▸ **Aim of the exercise**: Write out the material below again, line for line, without any images.

▸ **Data**:

────────

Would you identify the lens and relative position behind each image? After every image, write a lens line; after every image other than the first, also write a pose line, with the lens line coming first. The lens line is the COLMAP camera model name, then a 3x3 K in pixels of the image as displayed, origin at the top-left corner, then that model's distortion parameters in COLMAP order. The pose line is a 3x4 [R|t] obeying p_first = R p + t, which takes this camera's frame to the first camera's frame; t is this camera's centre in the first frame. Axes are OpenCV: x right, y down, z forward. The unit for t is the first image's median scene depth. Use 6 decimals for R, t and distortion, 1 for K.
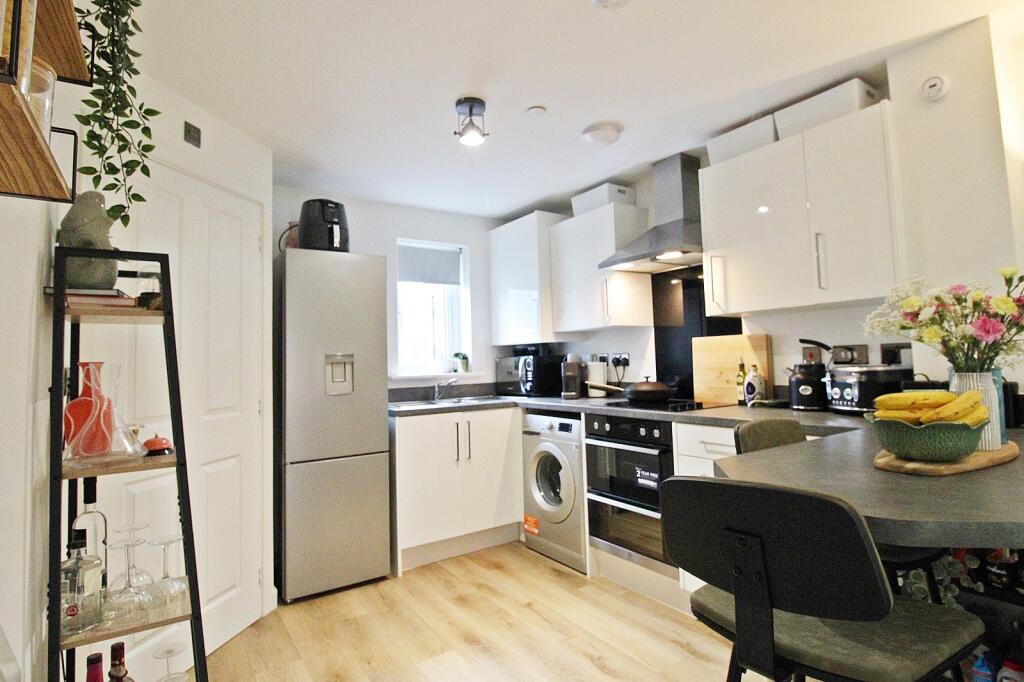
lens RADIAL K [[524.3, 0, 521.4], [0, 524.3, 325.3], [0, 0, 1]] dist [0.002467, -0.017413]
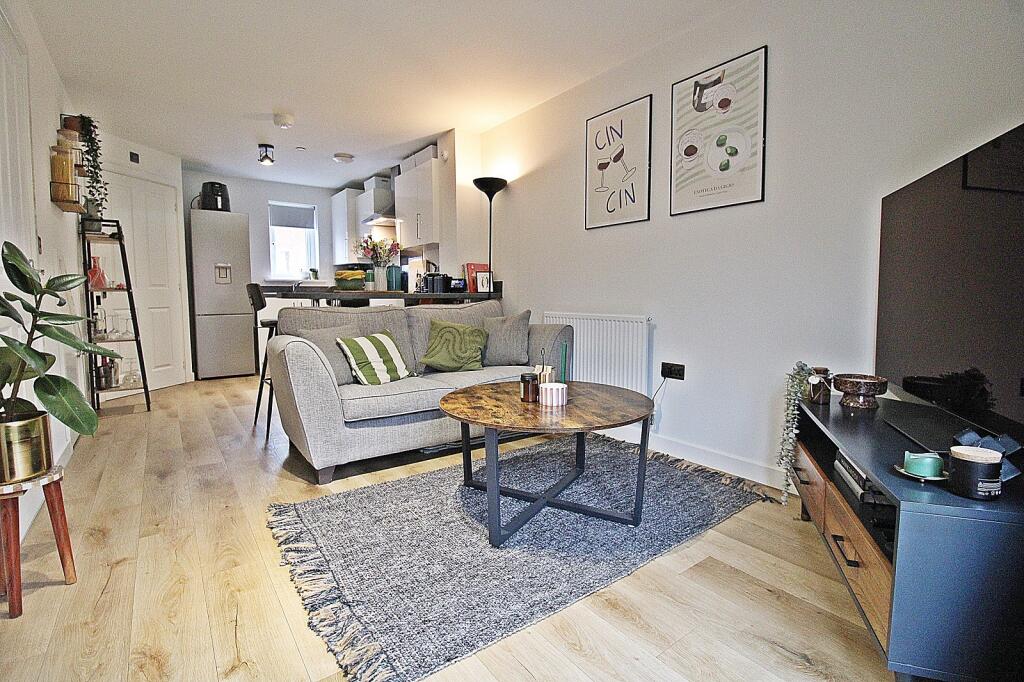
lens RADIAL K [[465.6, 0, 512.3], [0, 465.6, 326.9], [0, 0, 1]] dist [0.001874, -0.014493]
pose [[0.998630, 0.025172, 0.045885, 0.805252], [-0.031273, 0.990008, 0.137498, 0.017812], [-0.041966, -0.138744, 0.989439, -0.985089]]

────────

▸ **Result of the task**:
Would you identify the lens and relative position behind each image? After every image, write a lens line; after every image other than the first, also write a pose line, with the lens line coming first. The lens line is the COLMAP camera model name, then a 3x3 K in pixels of the image as displayed, origin at the top-left corner, then that model's distortion parameters in COLMAP order. The pose line is a 3x4 [R|t] obeying p_first = R p + t, which takes this camera's frame to the first camera's frame; t is this camera's centre in the first frame. Axes are OpenCV: x right, y down, z forward. The unit for t is the first image's median scene depth. Use 6 decimals for R, t and distortion, 1 for K.
lens RADIAL K [[524.3, 0, 521.4], [0, 524.3, 325.3], [0, 0, 1]] dist [0.002467, -0.017413]
lens RADIAL K [[465.6, 0, 512.3], [0, 465.6, 326.9], [0, 0, 1]] dist [0.001874, -0.014493]
pose [[0.998630, 0.025172, 0.045885, 0.805252], [-0.031273, 0.990008, 0.137498, 0.017812], [-0.041966, -0.138744, 0.989439, -0.985089]]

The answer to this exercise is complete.